*** Opening Dataset entries ***

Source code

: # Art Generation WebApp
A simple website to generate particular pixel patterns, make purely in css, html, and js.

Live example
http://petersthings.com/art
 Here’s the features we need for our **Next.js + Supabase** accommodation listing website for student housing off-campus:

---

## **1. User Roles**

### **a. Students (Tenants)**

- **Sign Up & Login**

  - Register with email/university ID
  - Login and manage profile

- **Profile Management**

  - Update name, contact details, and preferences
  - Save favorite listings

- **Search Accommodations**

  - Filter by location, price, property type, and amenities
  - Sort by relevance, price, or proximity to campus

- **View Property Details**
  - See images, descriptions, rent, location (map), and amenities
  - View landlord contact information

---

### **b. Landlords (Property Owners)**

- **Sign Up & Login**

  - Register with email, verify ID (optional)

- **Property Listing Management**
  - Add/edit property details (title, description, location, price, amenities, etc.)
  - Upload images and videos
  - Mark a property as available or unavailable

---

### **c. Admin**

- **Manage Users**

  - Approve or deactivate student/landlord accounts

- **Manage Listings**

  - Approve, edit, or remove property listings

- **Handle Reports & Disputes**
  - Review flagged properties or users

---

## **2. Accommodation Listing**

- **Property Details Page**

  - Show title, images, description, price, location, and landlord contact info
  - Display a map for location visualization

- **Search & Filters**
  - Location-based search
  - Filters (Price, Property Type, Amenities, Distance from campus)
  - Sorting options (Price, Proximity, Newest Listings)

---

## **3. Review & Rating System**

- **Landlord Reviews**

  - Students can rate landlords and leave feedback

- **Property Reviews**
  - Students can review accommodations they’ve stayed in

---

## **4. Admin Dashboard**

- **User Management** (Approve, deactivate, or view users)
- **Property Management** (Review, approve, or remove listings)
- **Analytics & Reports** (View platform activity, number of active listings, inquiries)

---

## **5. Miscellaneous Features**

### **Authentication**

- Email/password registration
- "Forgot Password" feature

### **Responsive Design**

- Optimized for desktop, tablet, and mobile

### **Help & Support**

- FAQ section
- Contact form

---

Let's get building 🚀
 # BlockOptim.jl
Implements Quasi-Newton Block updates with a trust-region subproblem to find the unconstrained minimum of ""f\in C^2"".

*** Closing Dataset entries ***

### Problem requirements:
Among the records above, extract exactly the lines from the line with "Art Generation WebApp" to the line with "- **Manage Listings**", both lines included, and leave out the rest.

### Answer for this exercise:
: # Art Generation WebApp
A simple website to generate particular pixel patterns, make purely in css, html, and js.

Live example
http://petersthings.com/art
 Here’s the features we need for our **Next.js + Supabase** accommodation listing website for student housing off-campus:

---

## **1. User Roles**

### **a. Students (Tenants)**

- **Sign Up & Login**

  - Register with email/university ID
  - Login and manage profile

- **Profile Management**

  - Update name, contact details, and preferences
  - Save favorite listings

- **Search Accommodations**

  - Filter by location, price, property type, and amenities
  - Sort by relevance, price, or proximity to campus

- **View Property Details**
  - See images, descriptions, rent, location (map), and amenities
  - View landlord contact information

---

### **b. Landlords (Property Owners)**

- **Sign Up & Login**

  - Register with email, verify ID (optional)

- **Property Listing Management**
  - Add/edit property details (title, description, location, price, amenities, etc.)
  - Upload images and videos
  - Mark a property as available or unavailable

---

### **c. Admin**

- **Manage Users**

  - Approve or deactivate student/landlord accounts

- **Manage Listings**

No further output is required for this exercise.